Question

For the polynomial below, 3 is a zero. H(x)=x^3-7x^2 +11x+3

Express h(x) as a product of linear factors.

Answer 1

in otherwords, factor

Answer 2

Hey, Bear: If 3 is a zero, then x-3 is a factor.

There are several ways of factoring this polynomial.

The long way is to do long division, that is, to divide (x-3) into x^3-7x^2+11x+3.
There should be no remainder to this long division if x-3 actually is one of the factors.

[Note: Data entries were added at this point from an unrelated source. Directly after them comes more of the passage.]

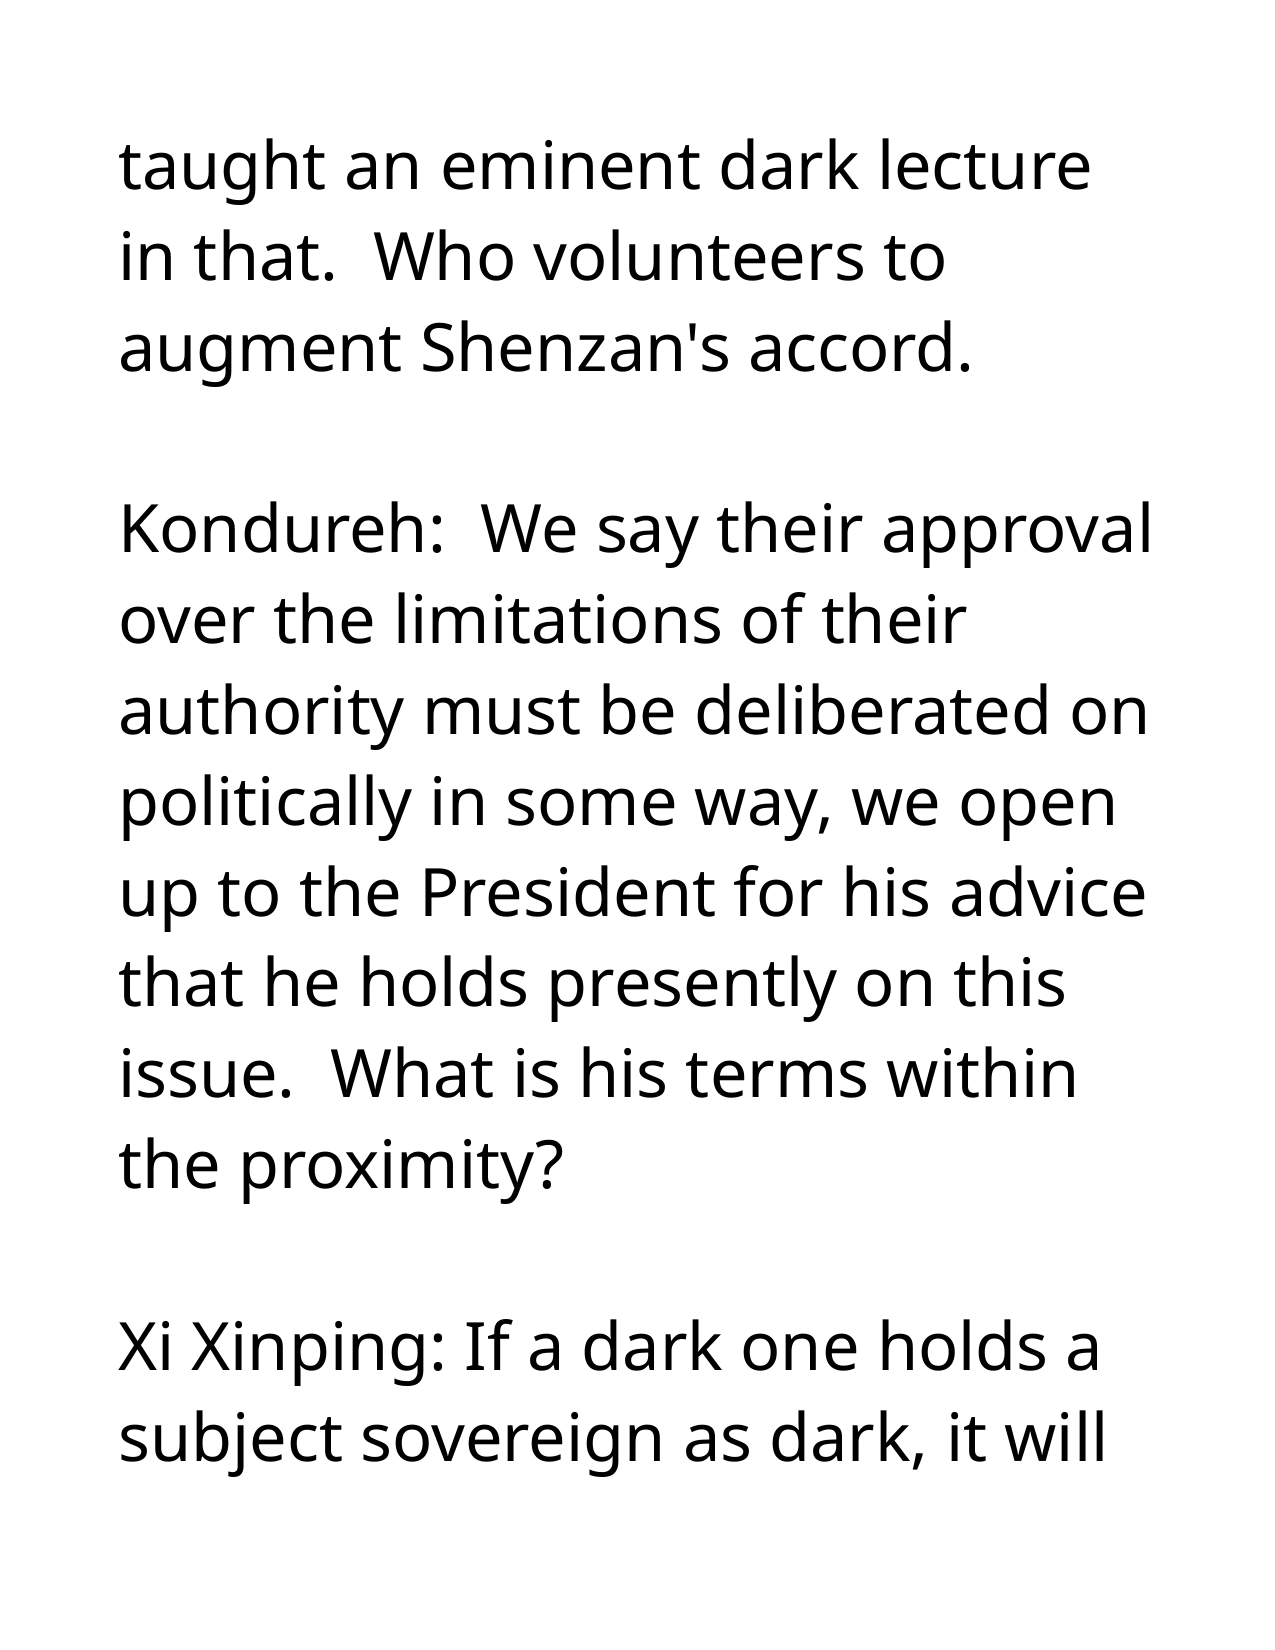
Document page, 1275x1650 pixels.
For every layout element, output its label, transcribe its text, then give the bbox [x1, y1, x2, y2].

text taught an eminent dark lecture in that. Who volunteers to augment Shenzan's accord. [118, 118, 1157, 391]
text Xi Xinping: If a dark one holds a subject sovereign as dark, it will [118, 1299, 1157, 1481]
text Kondureh: We say their approval over the limitations of their authority must be deliberated on politically in some way, we open up to the President for his advice that he holds presently on this issue. What is his terms within the proximity? [118, 481, 1157, 1208]
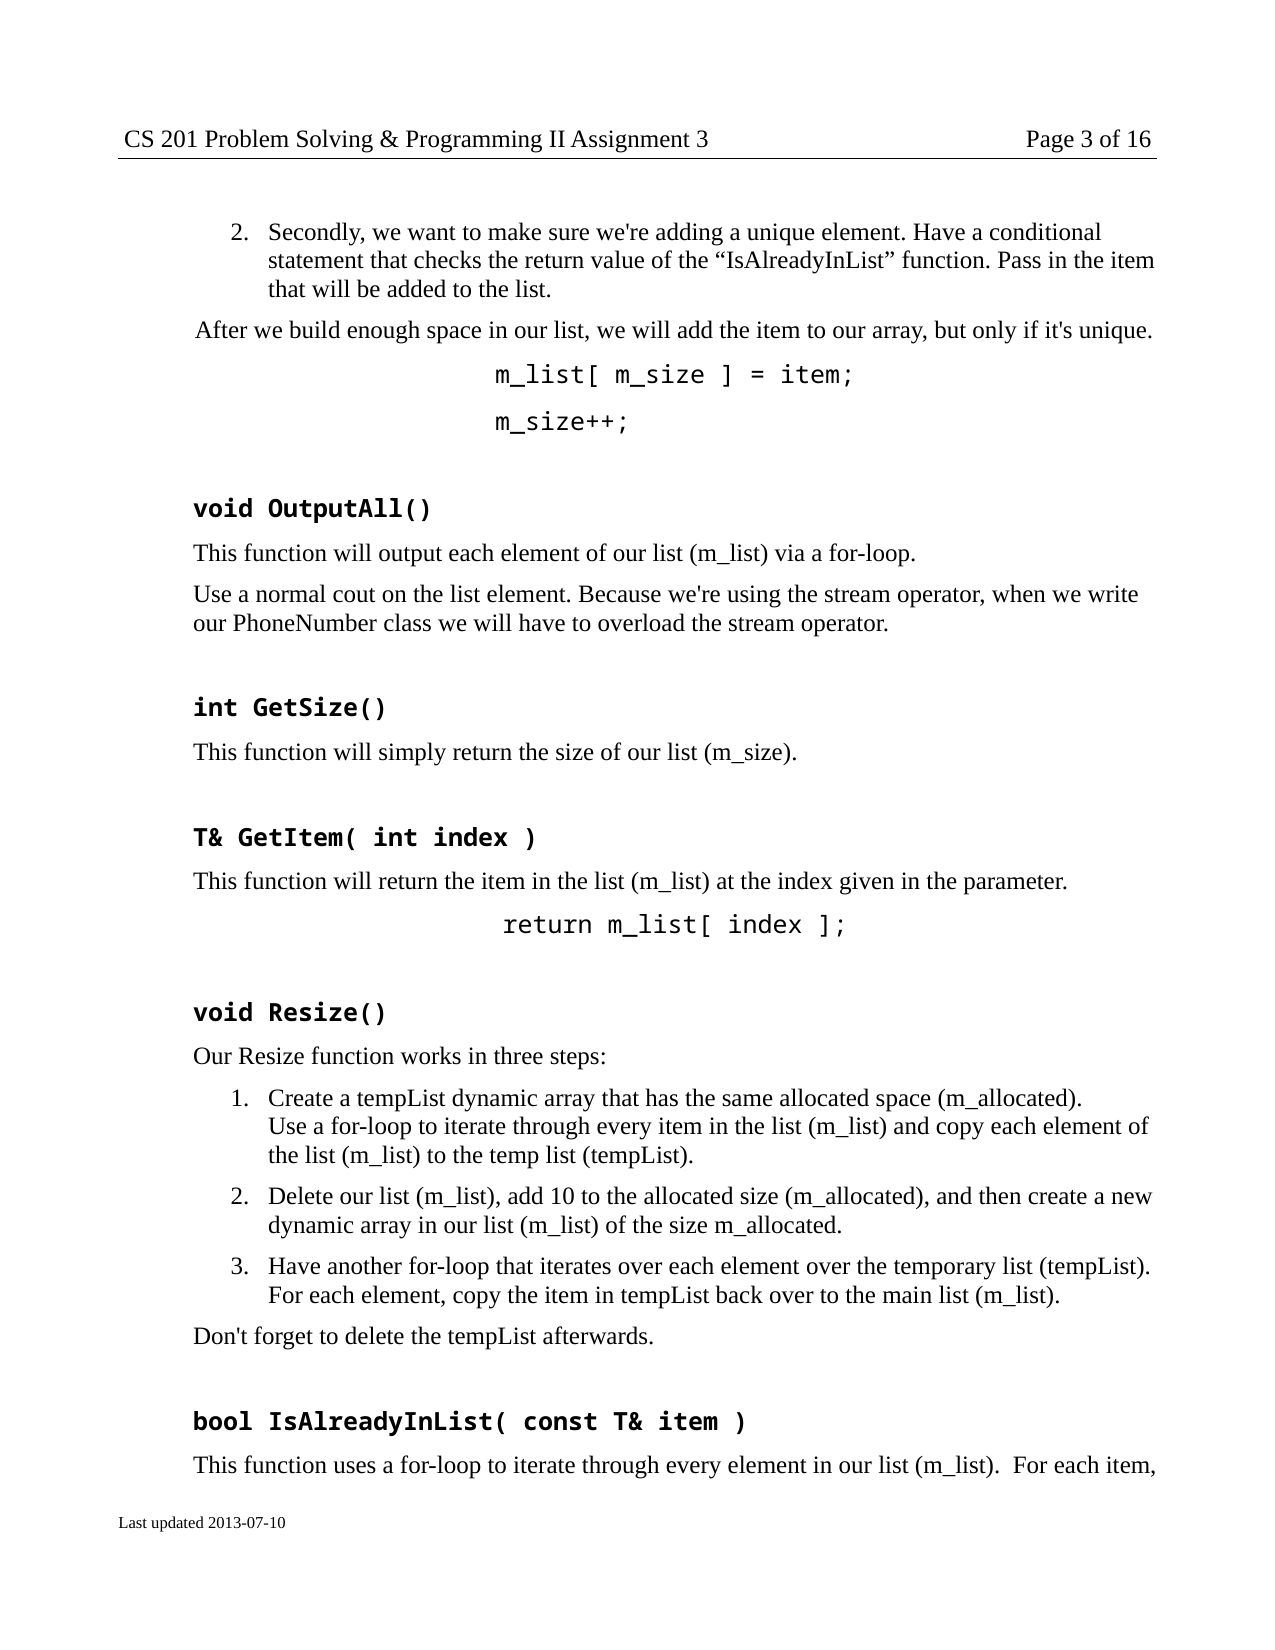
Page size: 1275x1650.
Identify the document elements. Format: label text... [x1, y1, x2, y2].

Another way, which I favor because it's so much faster, is synthetic division. Given that 3 is a zero, synth. div. should be a snap. Are you familiar with it?

You identify the four coefficients of the x powers in the given polynomial: {1, -7, 11, 3}.

___________
Set up synthetic division as 3 | 1 -7 11 3
___________
1

Others or I will help if you encounter any difficulty with this synthetic division. Pls try it.

Answer 3

Thanks. I'm not familiar with synthetic division but will give it a shot.

Answer 4

Try long division first if that's familiar to you.
Doing synthetic div after that will both demonstrate how you get the same numerical results with less work.
_________________________
Long div.: x-3 | x^3 - 7x^2 +11x + 3

Answer 5

x-3 is the denominator? I am watching Khan academy video in synthetic division and will see how it goes.

Answer 6

I got \[1x ^{2}-4x-1+\frac{ 0 }{x-3 }\]

Answer 7

thats correct so

h(x) = (x -3)(x^2 -4x -1)

you need to find the linear factors of the quadaratic..

which will be complex conjugates

Answer 8

use the general quadratic formula on the quadratic factor

\[x = \frac{4 \pm \sqrt{(-4)^2 - 4 \times 1 \times (-1)}}{2 \times 1}\]





simplify this and then you'll have the other 2 linear factors.

Answer 9

@campbell_st I simplified to x=\[-4\sqrt{3}\]

Answer 10

well I think you need to check it as its

\[x = 2 \pm \sqrt{5}\]

so the linear factors are

\[h(x) = (x-3)(x - (2-\sqrt{5}))(x + (2 - \sqrt{5})\]